The data structures are different but not incompatible... Let me explain.
These data structures are designed to be able to represent any syntactically valid data in their corresponding format. A serde_json::Value can represent any valid JSON document. A serde_yaml::Value can represent any valid YAML document. A serde_value::Value can represent any data that comes out of a Serde deserializer.
These are different because the different formats have different features and limitations. Some notable differences:
- TOML has a first-class datetime type that the other formats do not.
- JSON maps always have string keys while YAML map keys can be numbers, lists, maps etc.
- Serde differentiates between u8, u16, u32 etc while JSON, YAML, TOML do not.
Because of these differences, the different Value types are not interchangeable. I cannot use a serde_json::Value to represent an arbitrary YAML document because the YAML document may contain non-string map keys.
But still they are all compatible with each other! From Serde's perspective, all of these Value types are just types that implement the Serialize and Deserialize traits. In that sense there is no difference between serde_json::Value
and Vec<u64>
and #[derive(Serialize, Deserialize)] struct MyStruct
. They are just types that implement Serialize and Deserialize. This is an important point so let me know if I have not explained it successfully.
So since they are just types that implement Serialize and Deserialize, we can take data in any format and deserialize it to a Value of any format. For example we can do:
let v: serde_json::Value = serde_yaml::from_str(...)?;
Of course if your YAML input contains a non-string map key then the deserialization will fail, but it shows that these Value types are maximally compatible across all formats.
So basically - pick whichever one can represent all the data that you care about. If you only care about JSON-like data (so string keys in maps, no explicit datetime type, etc) then use serde_json::Value everywhere. If you want maximum generality across all Serde data formats, use serde_value::Value.
I was wondering if it would make sense to unify them in a single external crate that covers all the cases and can be used by the specific format parsers.
(a) Given that all of these Value types are compatible with all the formats, I don't think "covering all the cases" in one type is particularly valuable. People will use whichever type covers all the cases they care about, and a type that covers more cases than they care about is unwieldy.

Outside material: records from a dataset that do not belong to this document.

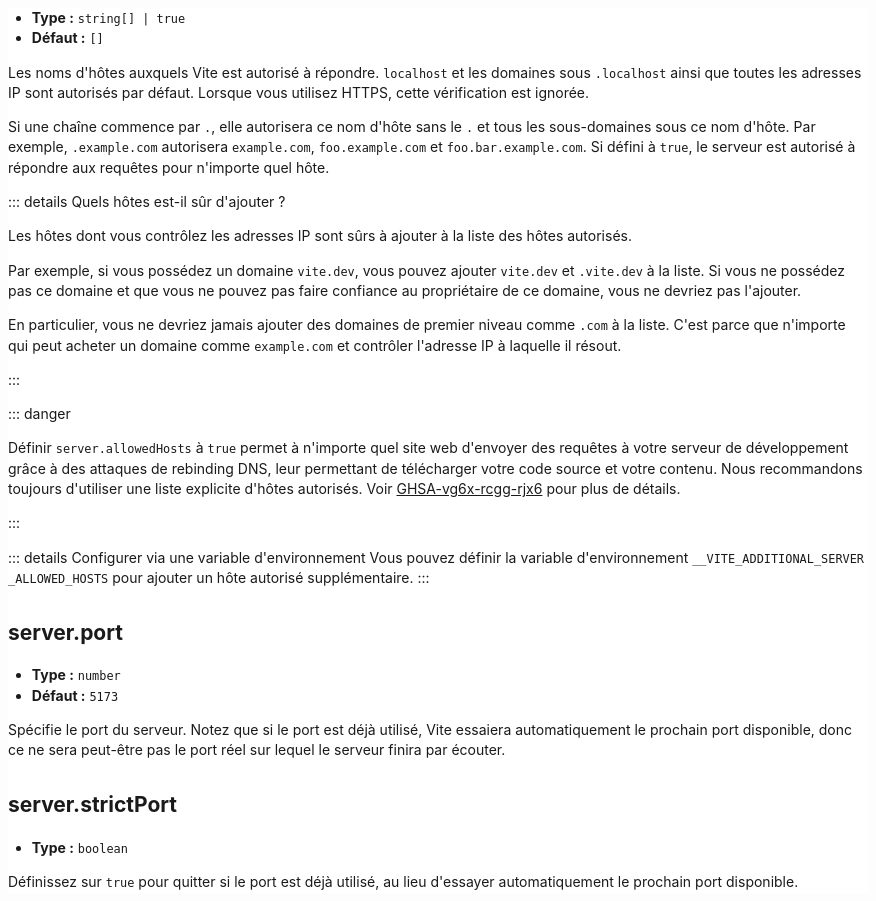 - **Type :** `string[] | true`
- **Défaut :** `[]`

Les noms d'hôtes auxquels Vite est autorisé à répondre.
`localhost` et les domaines sous `.localhost` ainsi que toutes les adresses IP sont autorisés par défaut.
Lorsque vous utilisez HTTPS, cette vérification est ignorée.

Si une chaîne commence par `.`, elle autorisera ce nom d'hôte sans le `.` et tous les sous-domaines sous ce nom d'hôte. Par exemple, `.example.com` autorisera `example.com`, `foo.example.com` et `foo.bar.example.com`. Si défini à `true`, le serveur est autorisé à répondre aux requêtes pour n'importe quel hôte.

::: details Quels hôtes est-il sûr d'ajouter ?

Les hôtes dont vous contrôlez les adresses IP sont sûrs à ajouter à la liste des hôtes autorisés.

Par exemple, si vous possédez un domaine `vite.dev`, vous pouvez ajouter `vite.dev` et `.vite.dev` à la liste. Si vous ne possédez pas ce domaine et que vous ne pouvez pas faire confiance au propriétaire de ce domaine, vous ne devriez pas l'ajouter.

En particulier, vous ne devriez jamais ajouter des domaines de premier niveau comme `.com` à la liste. C'est parce que n'importe qui peut acheter un domaine comme `example.com` et contrôler l'adresse IP à laquelle il résout.

:::

::: danger

Définir `server.allowedHosts` à `true` permet à n'importe quel site web d'envoyer des requêtes à votre serveur de développement grâce à des attaques de rebinding DNS, leur permettant de télécharger votre code source et votre contenu. Nous recommandons toujours d'utiliser une liste explicite d'hôtes autorisés. Voir [GHSA-vg6x-rcgg-rjx6](https://github.com/vitejs/vite/security/advisories/GHSA-vg6x-rcgg-rjx6) pour plus de détails.

:::

::: details Configurer via une variable d'environnement
Vous pouvez définir la variable d'environnement `__VITE_ADDITIONAL_SERVER_ALLOWED_HOSTS` pour ajouter un hôte autorisé supplémentaire.
:::

## server.port

- **Type :** `number`
- **Défaut :** `5173`

Spécifie le port du serveur. Notez que si le port est déjà utilisé, Vite essaiera automatiquement le prochain port disponible, donc ce ne sera peut-être pas le port réel sur lequel le serveur finira par écouter.

## server.strictPort

- **Type :** `boolean`

Définissez sur `true` pour quitter si le port est déjà utilisé, au lieu d'essayer automatiquement le prochain port disponible.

(b) The specific format parsers don't use these Value types anyway. Deserializing a JSON document into a data structure does not involve serde_json::Value at all. Data is deserialized directly from JSON bytes into the resulting data structure without ever going through serde_json::Value.
(c) The formats would not want to use a standard Value type even if there were such a thing. If I need to deserialize an unknown JSON blob and do basic manipulations on it, I would not want to use an "all the cases" type like serde_value::Value because I know that JSON does not differentiate between various bit-width numbers, so dealing with those would complicate my code unnecessarily.